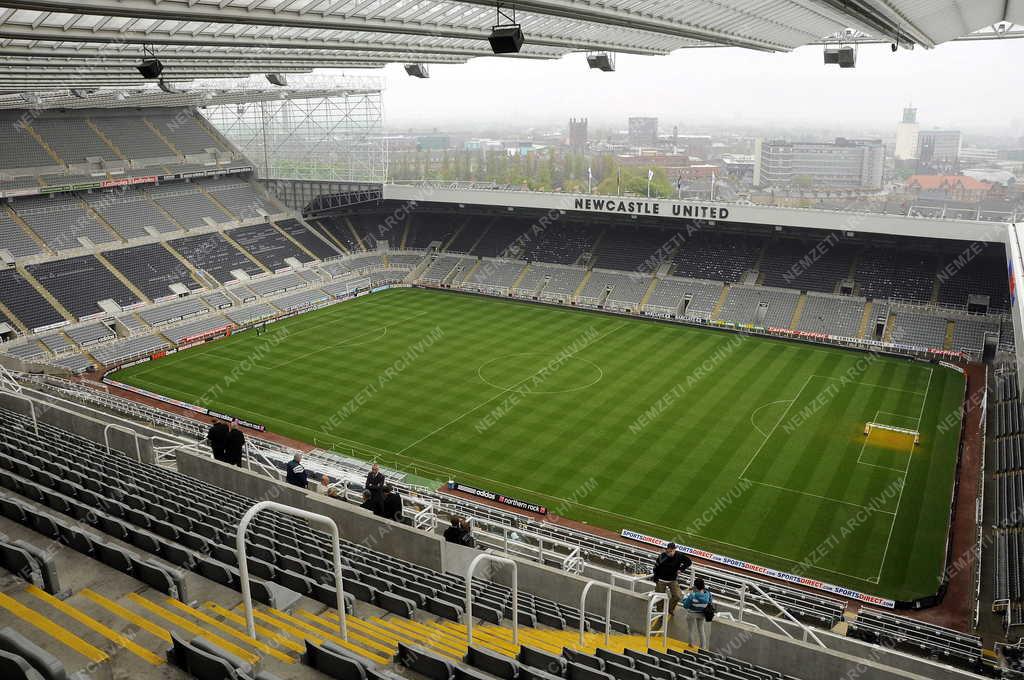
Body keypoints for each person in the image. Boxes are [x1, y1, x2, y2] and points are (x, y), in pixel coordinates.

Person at [652, 542, 692, 616]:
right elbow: (656, 567)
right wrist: (656, 578)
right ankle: (660, 611)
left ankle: (669, 609)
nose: (670, 553)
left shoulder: (679, 555)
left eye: (672, 551)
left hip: (673, 580)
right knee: (659, 597)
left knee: (677, 596)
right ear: (666, 549)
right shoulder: (662, 556)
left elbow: (689, 562)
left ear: (675, 550)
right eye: (669, 551)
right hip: (661, 580)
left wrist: (681, 569)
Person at [682, 577, 713, 649]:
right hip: (702, 614)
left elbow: (685, 606)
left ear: (695, 586)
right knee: (701, 630)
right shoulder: (708, 594)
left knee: (691, 630)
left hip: (691, 614)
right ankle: (703, 647)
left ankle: (691, 644)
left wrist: (685, 595)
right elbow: (710, 603)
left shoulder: (692, 595)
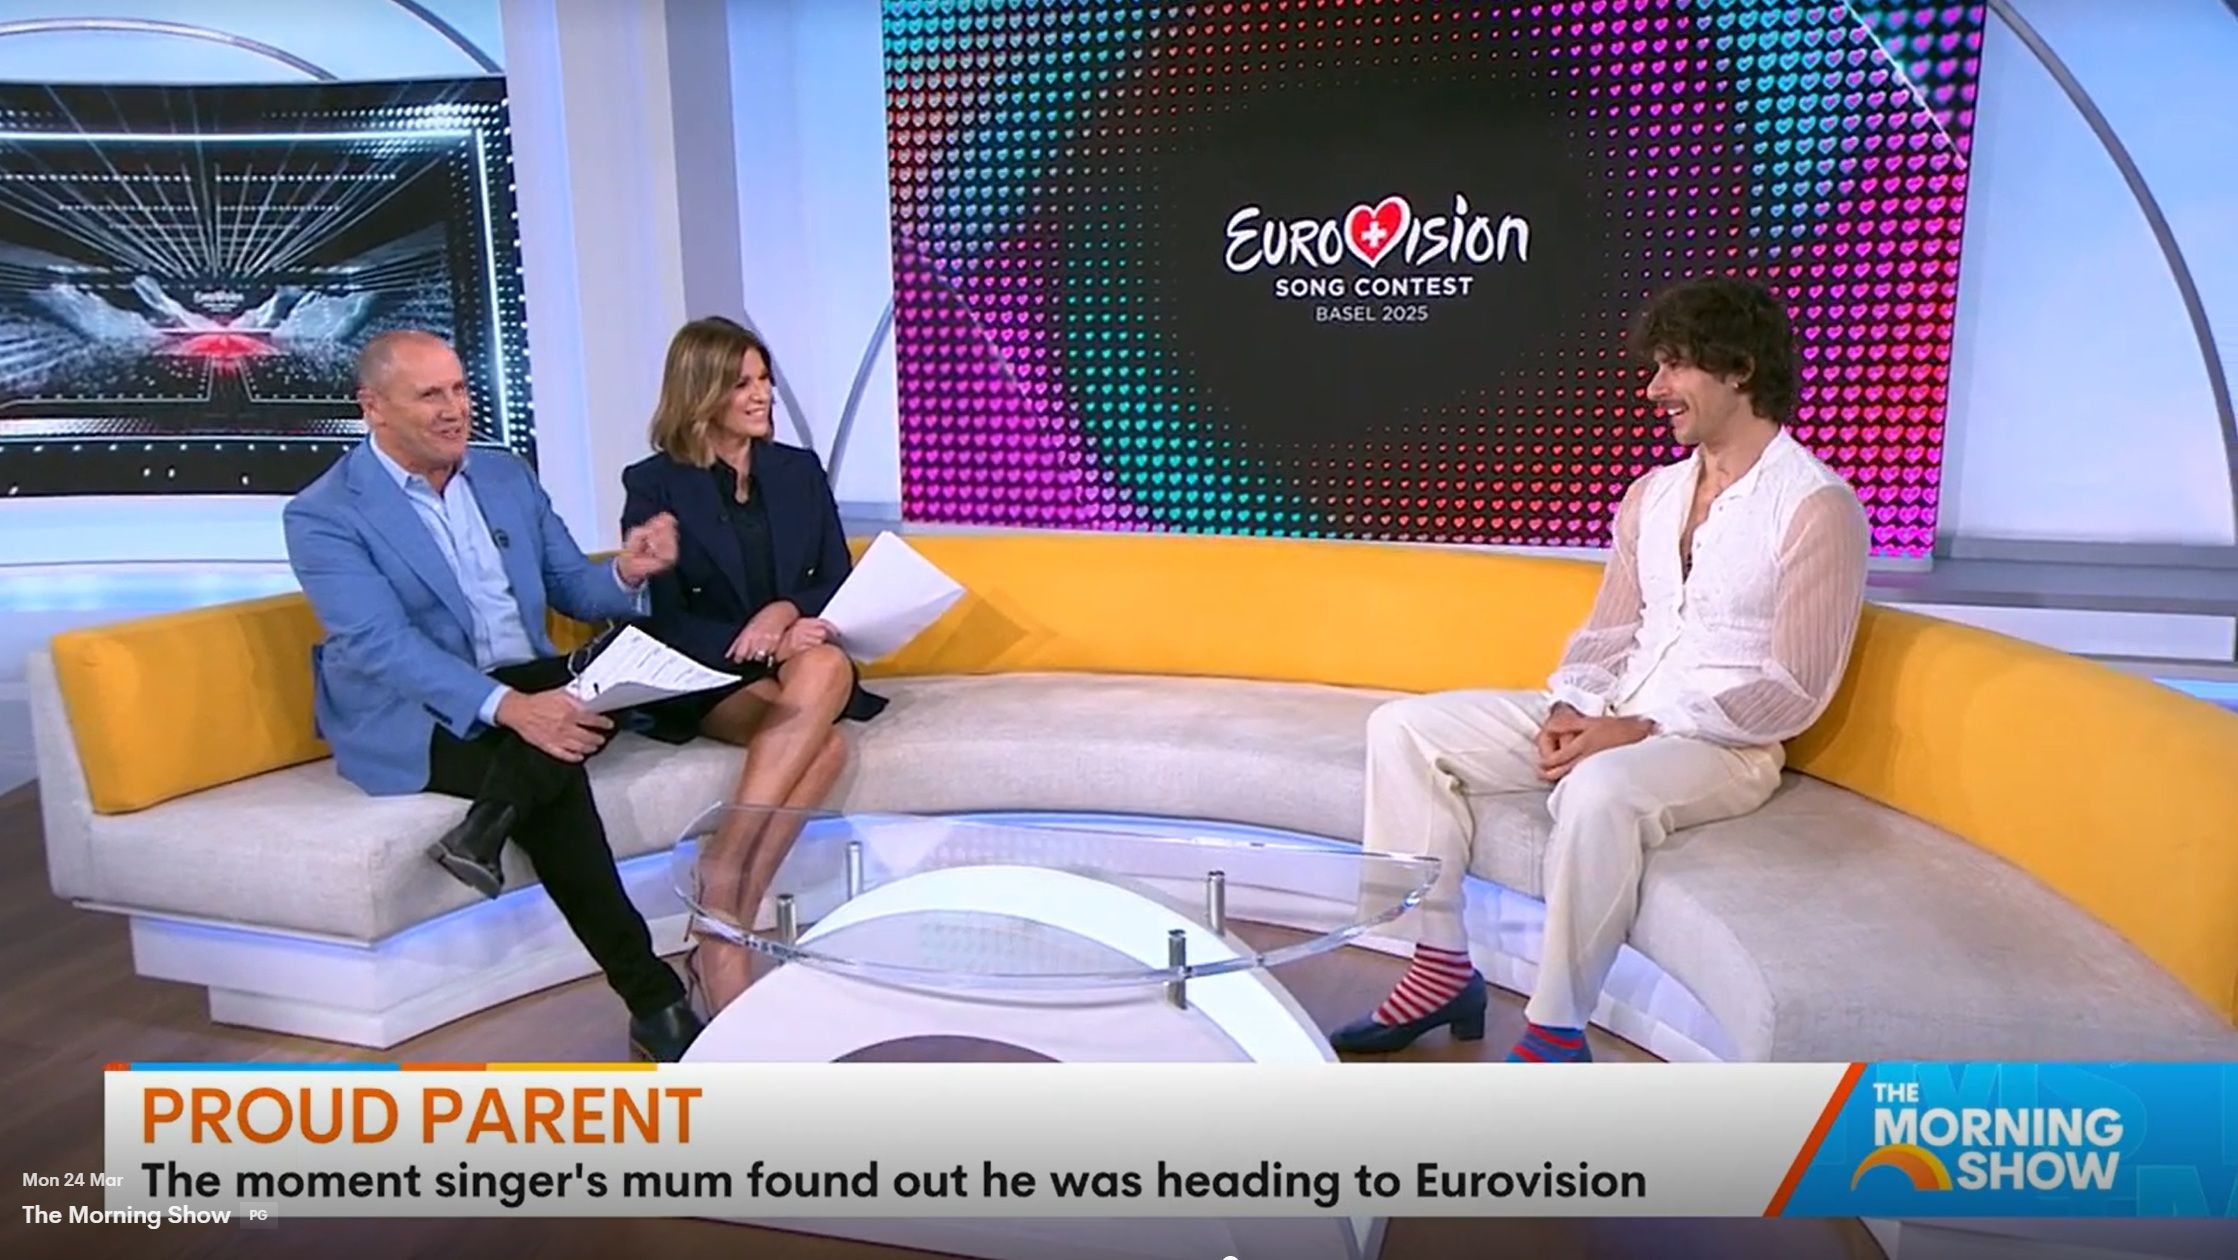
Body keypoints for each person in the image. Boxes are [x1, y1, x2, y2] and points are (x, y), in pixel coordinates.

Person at [1331, 276, 1870, 1062]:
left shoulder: (1818, 506)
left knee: (1600, 789)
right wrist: (1570, 707)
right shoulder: (1652, 494)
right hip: (1614, 710)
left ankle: (1556, 1030)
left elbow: (1795, 688)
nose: (1654, 390)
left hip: (1721, 744)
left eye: (1674, 365)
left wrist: (1641, 729)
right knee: (1404, 729)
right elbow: (1611, 629)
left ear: (1740, 369)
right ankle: (1437, 965)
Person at [284, 330, 703, 1062]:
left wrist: (629, 573)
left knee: (594, 689)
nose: (454, 410)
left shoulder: (505, 475)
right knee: (557, 758)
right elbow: (383, 646)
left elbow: (574, 588)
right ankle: (654, 1000)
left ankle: (487, 827)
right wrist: (512, 709)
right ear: (373, 407)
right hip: (409, 708)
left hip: (529, 678)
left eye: (459, 389)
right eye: (430, 395)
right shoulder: (325, 514)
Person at [620, 316, 884, 1013]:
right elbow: (665, 618)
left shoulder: (798, 471)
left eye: (763, 379)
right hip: (708, 671)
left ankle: (721, 905)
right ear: (700, 391)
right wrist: (759, 638)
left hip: (797, 661)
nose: (761, 395)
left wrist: (785, 614)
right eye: (742, 383)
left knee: (826, 667)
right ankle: (728, 913)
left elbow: (833, 579)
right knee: (824, 747)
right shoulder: (654, 485)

== == ==

■ **THE TASK**
Without the pictures, write out every entry precisely as it appears.

■ **RESULT FOR THIS EXERCISE**
Body keypoints for each person in the image. Boxes are [x1, y1, x2, y2] and points are (x, y), in pixel coordinates.

Person at [652, 542, 692, 616]:
right elbow: (656, 567)
right wrist: (656, 578)
right ankle: (660, 611)
left ankle: (669, 609)
nose: (670, 553)
left shoulder: (679, 555)
left eye: (672, 551)
left hip: (673, 580)
right knee: (659, 597)
left knee: (677, 596)
right ear: (666, 549)
right shoulder: (662, 556)
left elbow: (689, 562)
left ear: (675, 550)
right eye: (669, 551)
right hip: (661, 580)
left wrist: (681, 569)
Person at [682, 577, 713, 649]:
right hip: (702, 614)
left elbow: (685, 606)
left ear: (695, 586)
right knee: (701, 630)
right shoulder: (708, 594)
left knee: (691, 630)
left hip: (691, 614)
right ankle: (703, 647)
left ankle: (691, 644)
left wrist: (685, 595)
right elbow: (710, 603)
left shoulder: (692, 595)
Body keypoints for each person in the image. Boxes are [x1, y1, x2, y2] and points are (x, y), in pixel coordinates.

Person at [1331, 276, 1870, 1062]:
left shoulder: (1818, 506)
left knee: (1600, 789)
right wrist: (1570, 707)
right shoulder: (1652, 494)
right hip: (1614, 710)
left ankle: (1556, 1030)
left elbow: (1795, 688)
nose: (1654, 390)
left hip: (1721, 744)
left eye: (1674, 365)
left wrist: (1641, 729)
right knee: (1404, 729)
right elbow: (1611, 629)
left ear: (1740, 369)
right ankle: (1437, 965)
Person at [284, 330, 703, 1062]:
left wrist: (629, 573)
left knee: (594, 689)
nose: (454, 410)
left shoulder: (505, 475)
right knee: (557, 758)
right elbow: (383, 646)
left elbow: (574, 588)
right ankle: (654, 1000)
left ankle: (487, 827)
right wrist: (512, 709)
right ear: (373, 407)
right hip: (409, 708)
left hip: (529, 678)
left eye: (459, 389)
right eye: (430, 395)
right shoulder: (325, 514)
Person at [620, 316, 884, 1013]:
right elbow: (665, 618)
left shoulder: (798, 471)
left eye: (763, 379)
right hip: (708, 671)
left ankle: (721, 905)
right ear: (700, 391)
right wrist: (759, 638)
left hip: (797, 661)
nose: (761, 395)
left wrist: (785, 614)
right eye: (742, 383)
left knee: (826, 667)
right ankle: (728, 913)
left elbow: (833, 579)
right knee: (824, 747)
right shoulder: (654, 485)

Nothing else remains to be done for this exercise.